Very cool. When you say it has "most of the rules" what do you mean? What is altered?


----------



## PattyFatty (Mar 24, 2018)

x65943 said:


> Very cool. When you say it has "most of the rules" what do you mean? What is altered?


This is a repack of community code, so I don't really know. lol.
I made this for those that want to install without downloading card jpg images in-app.

EDIT: Just to be clear though, there are tons of ways to play MtG, and every fringe thing I have checked in this app works. From Age counters to Bird tokens. Multiplayer is work-in-progress evidently, though I haven't had any issues other than the once in a blue moon CTD.


----------



## Taleweaver (Mar 24, 2018)

x65943 said:


> Very cool. When you say it has "most of the rules" what do you mean? What is altered?


I'm not too familiar with forge, but I assume this goes about the open-ended nature of magic: the gathering. While it has basic rules, there are so many cards out there that alter parts of it that it's nearly impossible to predict how certain cards will affect certain other cards. There are rules for conflicts as well, but it can get pretty technical if you really want to (I've seen manuals of over a hundred pages...that barely mention specific cards).


----------



## Kazuma77 (Mar 28, 2018)

Thanks for this.  I can't wait to check it out.

As for Norton giving a false positive, not surprising.  The last time they made a decent product, the dominant PC OS was still DOS  .



Taleweaver said:


> I'm not too familiar with forge, but I assume this goes about the open-ended nature of magic: the gathering. While it has basic rules, there are so many cards out there that alter parts of it that it's nearly impossible to predict how certain cards will affect certain other cards.

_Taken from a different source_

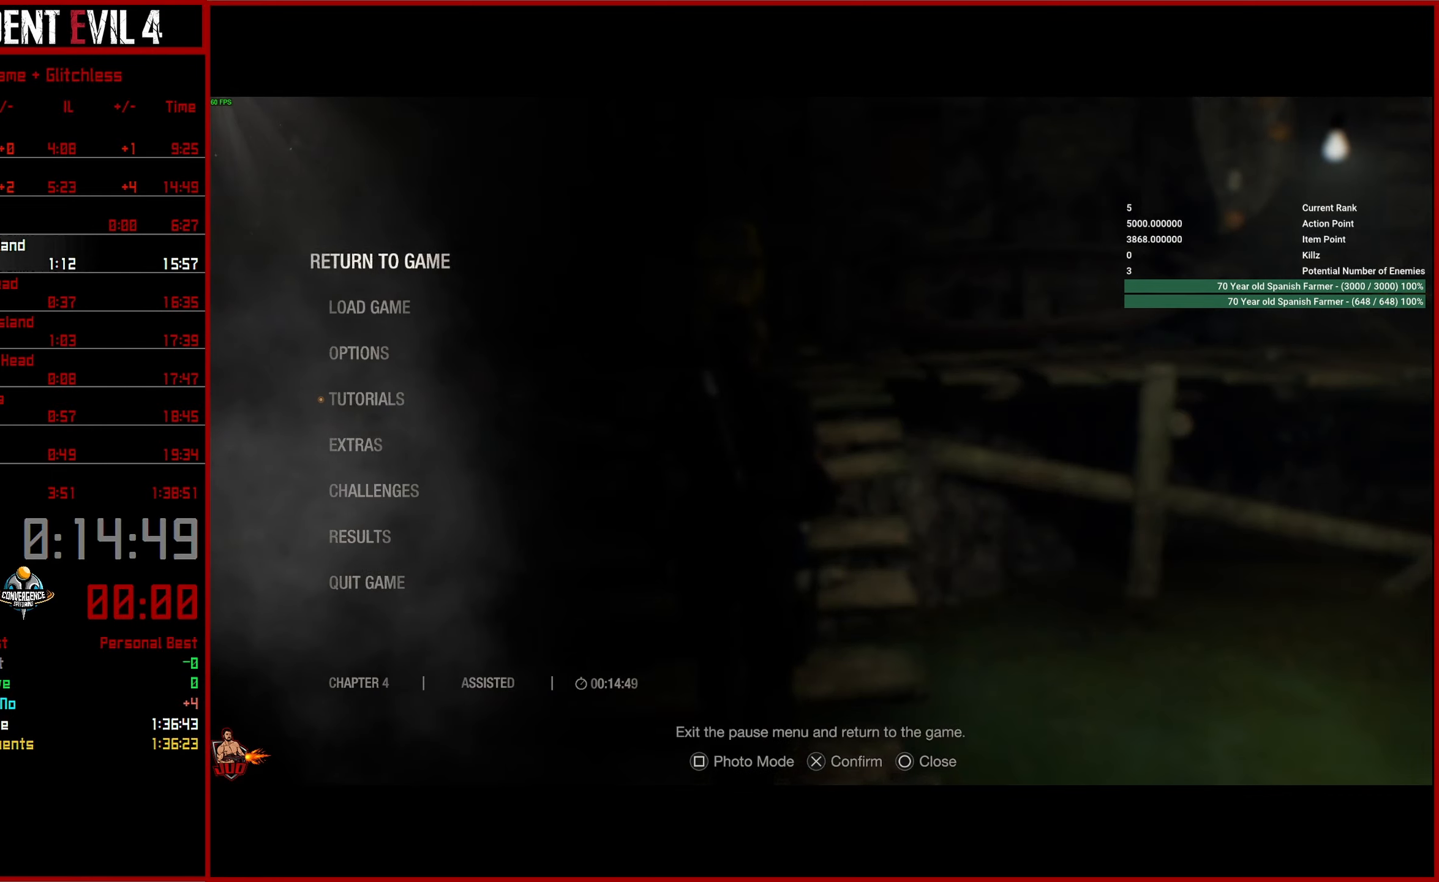
{"buttons": [], "left_stick": "center", "right_stick": "center", "button_events": [[100, "DPAD_DOWN", "up"], [150, "DPAD_DOWN", "down"], [250, "DPAD_DOWN", "up"], [300, "CROSS", "down"], [400, "CROSS", "up"]]}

There are rules for conflicts as well, but it can get pretty technical if you really want to (I've seen manuals of over a hundred pages...that barely mention specific cards).



Exactly.  It's not that they deliberately altered anything.  It's just that the game has been going on for about 25 years now.  So, mechanics butting heads and unintended synergies are to be expected.  Even the judges get stumped from time to time.  That is why most events stick to "standard" play.  But as far as I'm concerned, it's these unintended combinations that make "extended" and "legacy" fun.  I mean, Casualclysm was the death of WoW for me with it's homogenization (though I must say, I love the progress retro repacks are making, but that's a subject for another thread).


----------